• **Assignment**:
From the listing below, reproduce word for word the part that opens with the line containing "Digitized hematoxylin and" and closes with the line containing "for superficial glands"; reproduce nothing else.

• **Data section**:
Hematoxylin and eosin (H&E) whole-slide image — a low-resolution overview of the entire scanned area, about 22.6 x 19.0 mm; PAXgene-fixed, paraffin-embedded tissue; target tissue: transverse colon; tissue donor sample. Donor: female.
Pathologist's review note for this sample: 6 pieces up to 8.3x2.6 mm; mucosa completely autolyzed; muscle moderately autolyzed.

* * *

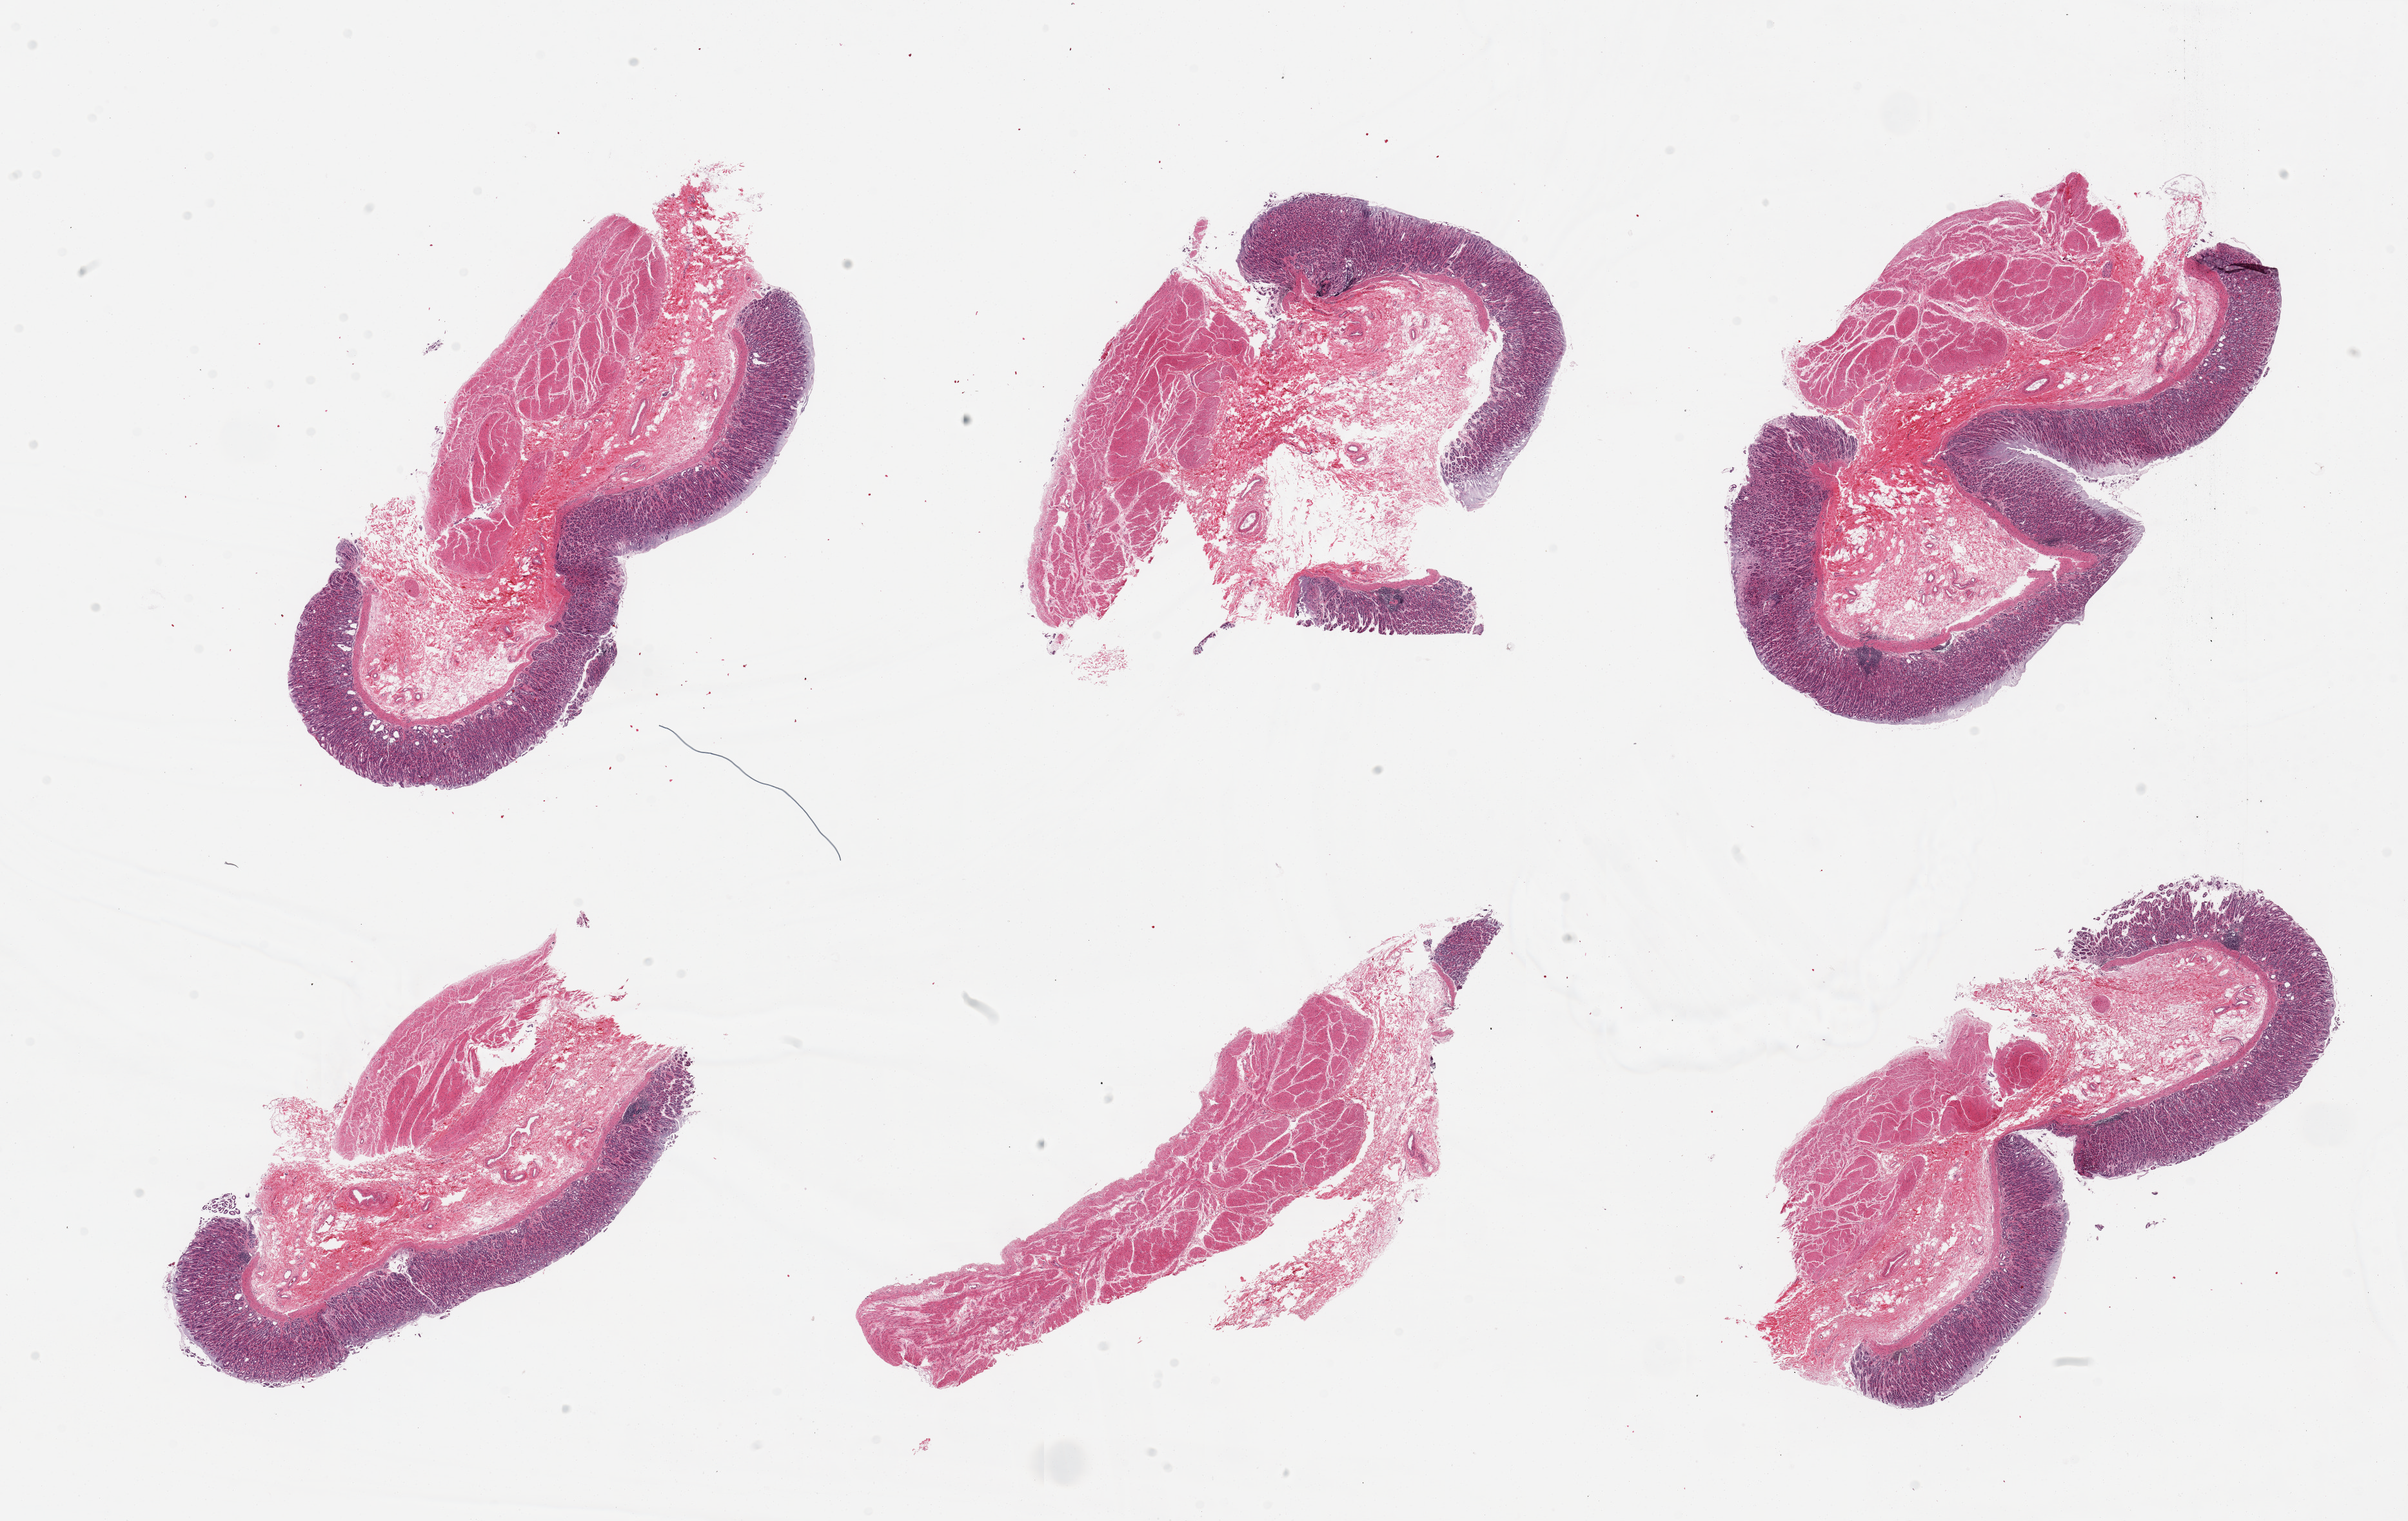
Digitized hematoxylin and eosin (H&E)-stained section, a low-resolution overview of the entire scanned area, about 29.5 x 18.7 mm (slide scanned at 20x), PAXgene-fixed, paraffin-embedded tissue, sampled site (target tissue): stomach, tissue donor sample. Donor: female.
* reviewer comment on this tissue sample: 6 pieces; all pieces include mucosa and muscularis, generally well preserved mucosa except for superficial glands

• **Result of this task**:
Digitized hematoxylin and eosin (H&E)-stained section, a low-resolution overview of the entire scanned area, about 29.5 x 18.7 mm (slide scanned at 20x), PAXgene-fixed, paraffin-embedded tissue, sampled site (target tissue): stomach, tissue donor sample. Donor: female.
* reviewer comment on this tissue sample: 6 pieces; all pieces include mucosa and muscularis, generally well preserved mucosa except for superficial glands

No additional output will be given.